A chi giova davvero la riduzione dei parlamentari
di Angelo Panebianco
Entro due giorni la Camera, salvo incidenti, approverà in via definitiva la riduzione del numero dei parlamentari. Proprio in queste ore circola un appello di +Europa, il gruppo guidato da Emma Bonino, contro tale riforma. L’appello (sensatamente) dichiara inaccettabile una riduzione drastica del numero dei parlamentari che non sia «contestuale o successiva alle altre modifiche costituzionali riguardanti il ruolo e il funzionamento delle Camere». Quella misura, voluta dai 5 Stelle in nome di una ideologia antiparlamentare, verrà supinamente accettata, a quanto pare (a meno di ribellioni dell’ultimo minuto) dal Partito democratico allo scopo di preservare la stabilità del governo. Ciò è conseguenza della prevalenza numerica dei 5 Stelle, il partito di maggioranza relativa, ma anche della debolezza culturale del Pd.

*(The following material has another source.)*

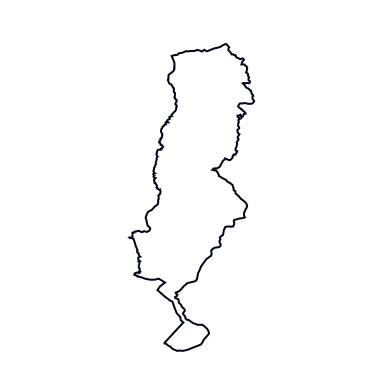 Metinaro, Dili, East Timor, rotated 301°
{"feature_id": "22284137B6793847155334", "entity_name": "Metinaro", "entity_type": "district", "adm_level": 2, "iso_a3": "TLS", "parent_name": "East Timor", "parent_adm1": "Dili", "projection": "natural_earth1", "projection_center": [125.764, -8.537], "detail": "fine", "context": "isolated", "style": "outline", "palette": "ink", "viewbox_px": 384, "rotation_deg": 301, "n_neighbors": 0, "source": "geoboundaries", "source_scale": "gbopen_adm2", "svg_char_len": 6090}
<svg xmlns="http://www.w3.org/2000/svg" viewBox="0 0 384 384"><g transform="rotate(301 192 192)"><path d="M48.6,247.7L48.1,250.4L48.2,252.9L47.5,256.3L48.2,261.2L49.4,262.6L51.5,266.5L54.4,269.4L65.7,278.1L68.4,278.4L71.2,278.1L79.0,279.5L79.8,279.4L81.8,276.9L82.5,275.5L83.3,271.8L83.5,269.2L80.9,265.0L80.8,262.8L80.1,260.9L80.5,255.8L80.5,254.9L79.9,253.4L80.3,251.4L81.5,250.6L83.1,246.9L83.6,246.7L86.6,247.0L87.7,245.8L88.4,242.3L89.7,240.6L90.1,238.5L90.8,237.4L92.8,236.0L93.0,234.8L92.4,232.3L93.2,231.6L95.3,232.6L96.3,232.5L96.7,231.7L96.8,230.2L97.5,229.9L100.1,231.9L102.1,232.6L107.4,233.6L110.8,234.7L112.0,235.4L116.1,239.7L117.3,240.7L118.0,241.0L119.7,241.2L125.7,239.0L128.2,238.9L132.8,238.1L142.0,238.9L146.8,241.1L149.0,240.8L151.6,238.6L152.6,238.7L155.7,239.9L158.3,243.1L159.6,244.0L160.4,244.1L161.3,244.0L161.9,243.5L163.6,241.0L166.2,240.7L167.1,239.4L168.8,239.5L171.1,240.7L176.6,238.7L178.2,238.8L179.2,238.5L181.1,240.7L182.6,243.7L183.7,245.1L186.8,244.5L188.5,242.8L189.6,242.6L193.3,245.9L196.0,249.2L197.5,250.4L198.2,249.1L200.5,247.5L202.0,247.2L203.2,247.2L204.6,246.8L206.2,247.0L208.5,246.4L209.2,245.8L210.6,243.3L211.2,239.7L211.3,237.5L212.5,234.2L212.5,233.2L213.0,232.4L213.0,230.9L213.2,230.0L215.0,228.8L215.0,226.9L215.4,226.3L216.5,226.0L217.5,224.4L218.8,223.4L219.3,219.9L219.1,217.9L219.2,216.8L219.8,215.3L219.9,214.4L219.6,212.1L219.6,206.9L220.4,206.4L221.0,205.1L221.5,204.7L222.8,201.8L221.5,198.1L223.0,198.3L224.1,199.5L225.1,201.2L227.5,202.7L234.6,202.5L236.4,203.1L237.8,203.0L238.2,206.3L238.7,207.9L239.8,208.6L242.3,209.1L243.9,208.3L244.4,208.7L245.7,208.4L246.2,209.7L247.3,210.1L249.1,209.8L249.8,210.0L250.3,209.6L250.0,208.7L250.3,207.8L251.1,207.2L253.2,206.9L256.3,206.0L257.6,204.8L261.2,204.8L261.9,203.3L262.8,202.8L266.0,202.9L266.2,201.1L267.5,199.6L268.6,199.0L270.2,199.5L271.2,199.5L271.8,198.9L272.4,197.4L274.9,196.2L276.3,196.1L277.4,194.7L278.5,194.8L279.2,195.4L279.6,195.1L280.0,192.4L280.9,191.7L281.6,192.9L283.2,193.6L283.0,194.4L281.7,195.5L281.3,196.2L282.5,196.2L283.4,196.7L285.6,196.2L286.7,197.6L287.4,197.0L287.7,195.9L287.9,193.7L288.5,192.1L288.2,191.3L288.6,191.0L288.7,188.6L289.1,187.5L290.7,187.2L292.6,187.5L294.5,190.5L295.4,191.2L296.6,195.0L298.5,197.8L300.0,198.5L301.9,198.5L303.0,195.9L305.2,194.6L305.8,195.0L306.7,194.1L306.9,192.8L307.6,191.8L309.1,190.5L309.3,188.5L309.7,187.6L309.5,185.3L309.7,183.7L310.5,182.8L311.3,179.5L312.1,180.2L312.5,181.4L314.2,183.6L314.6,184.9L316.0,185.2L316.8,184.4L317.0,182.9L318.3,182.0L319.6,182.0L320.4,180.2L321.8,179.4L322.2,178.5L322.3,176.8L323.5,176.7L327.2,175.2L327.8,173.5L327.7,172.5L328.3,171.3L326.8,168.7L329.5,168.0L331.1,168.4L332.1,168.4L332.4,168.0L332.6,166.5L331.1,165.4L330.6,164.2L330.6,162.6L330.2,161.2L330.9,159.6L331.3,159.5L331.7,158.7L331.0,158.0L331.2,156.4L330.4,155.2L331.5,153.1L332.3,150.1L333.8,149.4L335.3,149.3L336.5,145.1L335.7,144.3L333.7,142.9L330.9,141.5L328.5,139.3L326.3,136.8L325.2,136.3L324.1,135.1L320.6,132.7L320.1,131.1L320.3,129.4L317.5,128.1L317.2,125.6L316.3,123.0L314.4,121.8L311.8,117.7L310.5,116.3L309.9,114.6L306.1,111.7L304.4,109.6L303.7,109.1L302.2,108.9L301.6,108.4L300.3,106.4L298.1,104.5L294.1,110.0L292.5,111.2L291.1,111.8L290.2,112.7L289.0,112.7L288.6,113.5L287.1,113.8L285.6,113.7L280.9,111.8L280.1,111.7L276.5,113.7L276.0,113.4L275.2,113.9L274.9,114.7L273.5,116.2L273.3,116.8L273.5,118.9L273.2,119.1L272.7,120.8L272.1,121.2L271.6,122.0L271.7,122.9L270.9,123.6L268.9,124.5L268.3,125.2L268.3,126.0L268.0,126.5L265.2,128.0L264.2,128.1L264.0,128.7L263.3,129.2L263.1,130.9L262.6,131.8L261.9,131.7L261.1,132.3L259.4,132.2L258.8,132.4L258.4,133.0L258.4,134.2L257.7,134.8L257.0,134.8L256.8,135.1L256.0,135.0L254.7,135.9L253.5,135.8L252.6,136.0L251.5,135.5L247.8,134.8L246.6,134.9L246.4,135.6L245.6,134.6L244.4,134.0L243.2,135.3L241.4,134.1L240.5,133.9L239.8,134.2L239.4,135.6L238.3,133.6L237.0,133.9L236.6,134.7L236.2,134.1L235.1,133.8L234.1,133.9L233.0,133.2L231.3,133.5L230.1,133.3L227.7,134.3L226.5,136.6L226.2,136.8L226.1,136.6L225.3,137.3L223.9,137.6L223.6,138.0L222.9,138.1L222.2,137.7L221.7,138.0L221.3,137.5L220.5,138.2L219.5,138.2L218.3,137.8L217.7,138.0L217.4,138.7L217.7,139.2L217.5,139.8L216.2,140.8L216.6,142.7L216.0,143.1L215.9,143.9L213.3,143.9L213.6,143.3L213.1,143.0L211.8,143.0L210.9,141.4L210.4,141.0L207.8,141.3L207.2,142.0L206.2,142.0L205.5,142.6L204.8,143.5L204.7,144.3L204.1,144.0L203.2,144.2L200.4,145.4L198.9,145.6L197.3,146.7L196.2,146.7L195.0,147.1L193.2,147.0L191.2,148.1L190.2,148.0L189.2,149.3L189.0,150.2L188.6,149.5L187.3,149.6L187.0,150.1L186.8,151.3L185.4,151.1L184.9,151.6L185.1,153.6L183.1,153.1L182.1,153.6L181.9,154.3L180.6,155.0L180.4,155.5L180.7,156.1L180.1,157.7L179.7,157.7L179.2,158.7L178.2,159.7L177.6,159.4L177.5,160.1L177.0,160.6L177.3,161.6L177.0,162.4L177.2,163.4L177.5,163.5L176.4,164.6L174.9,165.5L173.9,165.6L173.5,165.3L172.6,165.5L172.3,165.1L171.3,165.1L170.4,166.1L168.7,167.1L168.1,166.9L165.5,168.5L165.2,168.4L164.1,168.9L162.4,168.6L160.5,167.6L156.2,166.8L152.9,164.9L151.6,164.5L147.0,165.2L145.7,165.8L145.3,166.5L140.5,171.0L139.7,174.2L139.0,175.1L137.5,175.4L136.6,175.3L134.6,173.9L134.1,172.7L134.0,171.5L133.5,170.8L132.6,170.5L131.7,169.6L131.4,166.8L130.9,165.7L129.7,164.8L128.5,163.2L128.0,163.1L127.5,163.5L126.4,161.9L123.3,163.8L121.5,164.0L121.4,166.3L121.0,166.9L116.5,171.9L114.0,175.4L113.1,175.3L112.4,175.8L112.0,176.5L112.0,177.9L111.0,178.4L110.1,179.8L109.9,180.9L108.5,179.8L107.6,179.9L106.4,180.9L105.9,183.1L105.1,182.5L105.2,183.2L104.1,183.3L103.5,183.8L100.5,184.8L99.5,185.8L99.4,186.7L97.8,187.5L97.4,188.2L96.9,187.9L96.9,188.8L95.2,188.4L95.2,188.2L95.7,188.0L95.7,187.7L95.1,186.9L93.4,185.3L93.0,185.3L92.8,184.9L92.3,184.8L91.3,185.3L92.0,188.3L91.5,188.6L92.6,191.6L93.7,197.1L95.6,202.0L98.0,205.6L100.6,208.2L100.5,215.5L94.7,213.2L90.1,212.9L88.4,222.6L87.7,228.8L87.9,231.8L83.9,236.5L80.2,241.4L78.8,246.3L76.3,248.4L75.8,251.8L48.4,246.1L48.0,246.4L48.6,247.7ZM121.4,163.6L121.0,161.9L120.7,161.7L120.6,162.8L121.4,163.6Z" fill="none" stroke="#020617" stroke-width="2"/></g></svg>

E, per la verità, non soltanto del Pd.
Si è sempre detto (correttamente) che il favore o l’ostilità per l’una soluzione istituzionale o per l’altra non sono mai soltanto espressioni di differenti valutazioni «tecniche» relative alla efficacia o meno delle varie misure. Dietro le scelte costituzionali (parlamentarismo, presidenzialismo, eccetera) come dietro la preferenza per un sistema elettorale o l’altro (maggioritario, proporzionale, eccetera) compaiono per lo più differenti visioni e differenti tradizioni politico-culturali. In gioco ci sono idee difformi sul dover essere della politica, dei rapporti fra politica e società, eccetera.